# Task brief
Somewhere below is a line with "cells of colorectal" and, later, a line with "photomicrograph of human"; repeat those two lines and all the lines between them, exactly as they are.

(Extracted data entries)
━━━

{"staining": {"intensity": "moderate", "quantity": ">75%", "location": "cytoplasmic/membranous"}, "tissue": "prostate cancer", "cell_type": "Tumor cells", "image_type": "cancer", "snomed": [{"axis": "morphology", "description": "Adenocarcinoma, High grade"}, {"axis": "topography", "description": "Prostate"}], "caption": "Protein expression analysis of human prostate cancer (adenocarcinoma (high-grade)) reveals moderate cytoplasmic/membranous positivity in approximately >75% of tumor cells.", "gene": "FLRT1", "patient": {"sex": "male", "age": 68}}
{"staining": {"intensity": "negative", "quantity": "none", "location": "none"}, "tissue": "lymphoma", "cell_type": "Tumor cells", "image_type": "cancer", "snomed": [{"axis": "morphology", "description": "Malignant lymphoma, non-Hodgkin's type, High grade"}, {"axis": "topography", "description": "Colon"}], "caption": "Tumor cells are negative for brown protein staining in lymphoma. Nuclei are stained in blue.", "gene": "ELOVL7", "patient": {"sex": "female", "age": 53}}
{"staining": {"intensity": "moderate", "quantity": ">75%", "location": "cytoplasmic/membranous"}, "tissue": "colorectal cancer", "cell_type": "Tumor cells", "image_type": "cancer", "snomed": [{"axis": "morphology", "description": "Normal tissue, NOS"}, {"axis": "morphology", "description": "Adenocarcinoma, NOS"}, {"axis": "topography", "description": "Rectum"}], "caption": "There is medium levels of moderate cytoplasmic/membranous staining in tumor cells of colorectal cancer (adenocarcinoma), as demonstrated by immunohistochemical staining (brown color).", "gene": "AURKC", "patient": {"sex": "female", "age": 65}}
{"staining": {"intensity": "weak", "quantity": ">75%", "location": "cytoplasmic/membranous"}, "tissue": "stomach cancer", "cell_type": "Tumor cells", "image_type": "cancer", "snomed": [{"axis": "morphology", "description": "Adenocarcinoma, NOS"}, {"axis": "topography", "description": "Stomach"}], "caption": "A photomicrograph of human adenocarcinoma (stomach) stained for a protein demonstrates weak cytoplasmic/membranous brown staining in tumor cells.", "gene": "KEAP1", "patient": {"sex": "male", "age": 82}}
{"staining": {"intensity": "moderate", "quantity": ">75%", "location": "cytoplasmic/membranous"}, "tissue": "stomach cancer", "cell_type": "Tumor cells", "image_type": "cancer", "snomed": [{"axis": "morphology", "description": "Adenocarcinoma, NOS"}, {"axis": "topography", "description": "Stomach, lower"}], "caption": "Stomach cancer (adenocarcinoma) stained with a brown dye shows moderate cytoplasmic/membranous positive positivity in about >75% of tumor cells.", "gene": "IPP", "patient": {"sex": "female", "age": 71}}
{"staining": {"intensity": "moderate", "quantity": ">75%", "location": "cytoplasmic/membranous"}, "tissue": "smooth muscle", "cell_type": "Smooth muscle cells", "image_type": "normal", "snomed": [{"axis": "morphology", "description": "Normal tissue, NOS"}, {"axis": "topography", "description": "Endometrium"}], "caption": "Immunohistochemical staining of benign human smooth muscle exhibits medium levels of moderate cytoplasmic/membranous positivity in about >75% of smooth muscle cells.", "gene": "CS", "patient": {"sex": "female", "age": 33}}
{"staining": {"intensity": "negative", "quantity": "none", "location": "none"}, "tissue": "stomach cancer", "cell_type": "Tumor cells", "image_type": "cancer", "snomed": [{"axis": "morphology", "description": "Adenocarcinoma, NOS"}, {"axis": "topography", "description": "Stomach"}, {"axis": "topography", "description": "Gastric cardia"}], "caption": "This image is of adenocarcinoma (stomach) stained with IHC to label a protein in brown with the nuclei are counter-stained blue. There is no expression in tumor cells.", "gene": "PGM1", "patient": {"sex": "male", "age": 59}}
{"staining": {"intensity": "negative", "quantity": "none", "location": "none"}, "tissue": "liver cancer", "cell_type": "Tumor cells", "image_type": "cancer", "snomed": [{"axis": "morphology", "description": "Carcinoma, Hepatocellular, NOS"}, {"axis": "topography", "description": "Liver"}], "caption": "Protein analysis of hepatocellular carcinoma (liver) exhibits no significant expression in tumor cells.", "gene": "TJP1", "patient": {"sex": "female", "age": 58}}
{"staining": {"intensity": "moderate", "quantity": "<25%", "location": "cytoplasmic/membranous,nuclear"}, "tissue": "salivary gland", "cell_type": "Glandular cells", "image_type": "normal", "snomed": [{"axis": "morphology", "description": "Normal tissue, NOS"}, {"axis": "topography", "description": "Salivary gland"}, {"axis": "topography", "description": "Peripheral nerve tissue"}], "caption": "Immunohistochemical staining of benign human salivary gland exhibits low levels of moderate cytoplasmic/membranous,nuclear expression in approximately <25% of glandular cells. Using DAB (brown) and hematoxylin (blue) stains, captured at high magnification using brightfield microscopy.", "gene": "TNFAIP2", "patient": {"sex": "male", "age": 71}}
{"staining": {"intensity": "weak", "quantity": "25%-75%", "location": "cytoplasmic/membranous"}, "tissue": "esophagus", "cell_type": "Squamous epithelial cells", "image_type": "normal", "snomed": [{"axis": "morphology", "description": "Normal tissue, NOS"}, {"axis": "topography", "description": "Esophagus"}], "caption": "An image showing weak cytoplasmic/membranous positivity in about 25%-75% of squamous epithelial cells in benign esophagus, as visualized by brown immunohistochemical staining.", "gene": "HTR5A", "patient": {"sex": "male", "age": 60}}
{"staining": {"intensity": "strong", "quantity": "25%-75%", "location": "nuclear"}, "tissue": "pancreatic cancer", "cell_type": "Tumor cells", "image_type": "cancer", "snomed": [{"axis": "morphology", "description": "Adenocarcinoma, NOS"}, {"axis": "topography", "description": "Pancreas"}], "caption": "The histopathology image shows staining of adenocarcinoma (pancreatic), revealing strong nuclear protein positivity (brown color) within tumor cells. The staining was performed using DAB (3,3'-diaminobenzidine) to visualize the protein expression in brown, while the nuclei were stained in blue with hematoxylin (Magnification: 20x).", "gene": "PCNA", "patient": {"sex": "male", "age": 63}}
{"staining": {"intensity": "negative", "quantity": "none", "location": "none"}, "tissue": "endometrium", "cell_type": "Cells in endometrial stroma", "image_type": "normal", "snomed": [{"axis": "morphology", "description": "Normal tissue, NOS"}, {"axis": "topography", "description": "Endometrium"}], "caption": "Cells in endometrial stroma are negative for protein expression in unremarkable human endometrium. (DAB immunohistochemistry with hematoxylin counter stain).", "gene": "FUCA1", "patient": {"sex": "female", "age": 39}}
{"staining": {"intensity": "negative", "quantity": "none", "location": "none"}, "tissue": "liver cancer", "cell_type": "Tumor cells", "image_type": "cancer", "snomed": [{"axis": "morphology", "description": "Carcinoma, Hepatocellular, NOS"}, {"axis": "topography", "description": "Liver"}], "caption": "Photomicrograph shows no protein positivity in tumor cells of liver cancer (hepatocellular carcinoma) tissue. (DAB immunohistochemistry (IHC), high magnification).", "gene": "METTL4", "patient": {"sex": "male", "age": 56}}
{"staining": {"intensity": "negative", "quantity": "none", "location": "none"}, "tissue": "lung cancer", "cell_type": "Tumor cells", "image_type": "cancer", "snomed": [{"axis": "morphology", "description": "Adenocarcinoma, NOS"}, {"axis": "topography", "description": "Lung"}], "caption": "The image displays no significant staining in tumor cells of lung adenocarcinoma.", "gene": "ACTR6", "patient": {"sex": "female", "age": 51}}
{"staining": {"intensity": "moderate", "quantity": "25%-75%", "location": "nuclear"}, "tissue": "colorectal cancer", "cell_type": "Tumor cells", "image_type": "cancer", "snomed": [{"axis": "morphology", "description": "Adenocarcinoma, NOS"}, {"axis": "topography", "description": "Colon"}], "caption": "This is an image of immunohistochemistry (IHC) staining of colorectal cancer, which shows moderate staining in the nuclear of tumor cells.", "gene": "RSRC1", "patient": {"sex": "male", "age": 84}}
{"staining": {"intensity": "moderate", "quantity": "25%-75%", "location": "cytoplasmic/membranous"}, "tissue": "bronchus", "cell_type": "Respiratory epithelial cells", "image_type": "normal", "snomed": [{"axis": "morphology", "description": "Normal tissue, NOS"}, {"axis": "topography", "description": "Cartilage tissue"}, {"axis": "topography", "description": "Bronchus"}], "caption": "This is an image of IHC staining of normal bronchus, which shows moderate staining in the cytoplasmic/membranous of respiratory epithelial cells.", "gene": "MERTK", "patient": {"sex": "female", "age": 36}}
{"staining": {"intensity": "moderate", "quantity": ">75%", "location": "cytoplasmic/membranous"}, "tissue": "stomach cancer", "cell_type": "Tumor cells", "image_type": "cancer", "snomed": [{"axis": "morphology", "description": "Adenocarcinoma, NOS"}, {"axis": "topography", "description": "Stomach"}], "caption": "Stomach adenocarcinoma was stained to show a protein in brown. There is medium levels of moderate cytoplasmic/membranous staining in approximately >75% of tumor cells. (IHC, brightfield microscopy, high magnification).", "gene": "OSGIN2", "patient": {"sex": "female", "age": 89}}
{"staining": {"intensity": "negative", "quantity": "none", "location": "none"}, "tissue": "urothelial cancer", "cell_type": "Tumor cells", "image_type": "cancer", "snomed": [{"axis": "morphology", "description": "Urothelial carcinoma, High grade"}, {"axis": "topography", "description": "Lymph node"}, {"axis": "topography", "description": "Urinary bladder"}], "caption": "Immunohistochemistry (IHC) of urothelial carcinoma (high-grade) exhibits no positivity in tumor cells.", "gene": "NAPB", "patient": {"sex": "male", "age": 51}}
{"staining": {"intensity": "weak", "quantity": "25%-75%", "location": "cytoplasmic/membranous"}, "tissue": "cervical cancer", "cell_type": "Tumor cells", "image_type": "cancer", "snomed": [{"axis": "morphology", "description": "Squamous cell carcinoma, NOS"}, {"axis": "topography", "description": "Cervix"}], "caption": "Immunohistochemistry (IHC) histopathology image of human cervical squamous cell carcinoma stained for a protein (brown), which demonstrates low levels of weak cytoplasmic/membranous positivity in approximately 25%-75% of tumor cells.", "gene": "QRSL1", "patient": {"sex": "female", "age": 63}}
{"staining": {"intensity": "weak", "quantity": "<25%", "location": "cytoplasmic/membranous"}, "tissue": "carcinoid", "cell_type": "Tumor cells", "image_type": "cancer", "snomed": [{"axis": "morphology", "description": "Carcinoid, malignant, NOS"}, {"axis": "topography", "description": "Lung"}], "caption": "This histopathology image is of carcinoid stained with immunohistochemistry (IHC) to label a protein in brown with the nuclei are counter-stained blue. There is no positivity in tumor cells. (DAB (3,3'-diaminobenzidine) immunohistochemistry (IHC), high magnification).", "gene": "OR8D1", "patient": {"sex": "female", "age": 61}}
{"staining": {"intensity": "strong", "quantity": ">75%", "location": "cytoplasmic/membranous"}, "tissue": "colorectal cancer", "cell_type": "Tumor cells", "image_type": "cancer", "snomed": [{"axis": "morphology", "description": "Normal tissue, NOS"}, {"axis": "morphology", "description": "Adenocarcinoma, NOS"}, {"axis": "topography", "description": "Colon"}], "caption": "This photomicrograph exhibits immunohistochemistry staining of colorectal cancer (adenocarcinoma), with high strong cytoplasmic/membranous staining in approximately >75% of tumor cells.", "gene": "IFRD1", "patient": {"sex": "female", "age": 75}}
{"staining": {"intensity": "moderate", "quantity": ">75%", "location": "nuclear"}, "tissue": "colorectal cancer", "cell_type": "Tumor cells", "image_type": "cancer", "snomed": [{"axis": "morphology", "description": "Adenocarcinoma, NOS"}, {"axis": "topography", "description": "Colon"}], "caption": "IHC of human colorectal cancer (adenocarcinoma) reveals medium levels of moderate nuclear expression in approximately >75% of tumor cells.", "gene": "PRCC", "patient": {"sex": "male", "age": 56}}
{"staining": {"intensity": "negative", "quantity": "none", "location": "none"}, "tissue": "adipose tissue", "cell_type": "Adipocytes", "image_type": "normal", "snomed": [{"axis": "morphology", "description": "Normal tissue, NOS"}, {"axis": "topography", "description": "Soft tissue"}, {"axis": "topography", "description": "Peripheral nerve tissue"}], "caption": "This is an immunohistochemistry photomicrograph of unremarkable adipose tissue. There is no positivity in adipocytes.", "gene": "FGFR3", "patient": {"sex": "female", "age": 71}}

━━━

# Task result
{"staining": {"intensity": "moderate", "quantity": ">75%", "location": "cytoplasmic/membranous"}, "tissue": "colorectal cancer", "cell_type": "Tumor cells", "image_type": "cancer", "snomed": [{"axis": "morphology", "description": "Normal tissue, NOS"}, {"axis": "morphology", "description": "Adenocarcinoma, NOS"}, {"axis": "topography", "description": "Rectum"}], "caption": "There is medium levels of moderate cytoplasmic/membranous staining in tumor cells of colorectal cancer (adenocarcinoma), as demonstrated by immunohistochemical staining (brown color).", "gene": "AURKC", "patient": {"sex": "female", "age": 65}}
{"staining": {"intensity": "weak", "quantity": ">75%", "location": "cytoplasmic/membranous"}, "tissue": "stomach cancer", "cell_type": "Tumor cells", "image_type": "cancer", "snomed": [{"axis": "morphology", "description": "Adenocarcinoma, NOS"}, {"axis": "topography", "description": "Stomach"}], "caption": "A photomicrograph of human adenocarcinoma (stomach) stained for a protein demonstrates weak cytoplasmic/membranous brown staining in tumor cells.", "gene": "KEAP1", "patient": {"sex": "male", "age": 82}}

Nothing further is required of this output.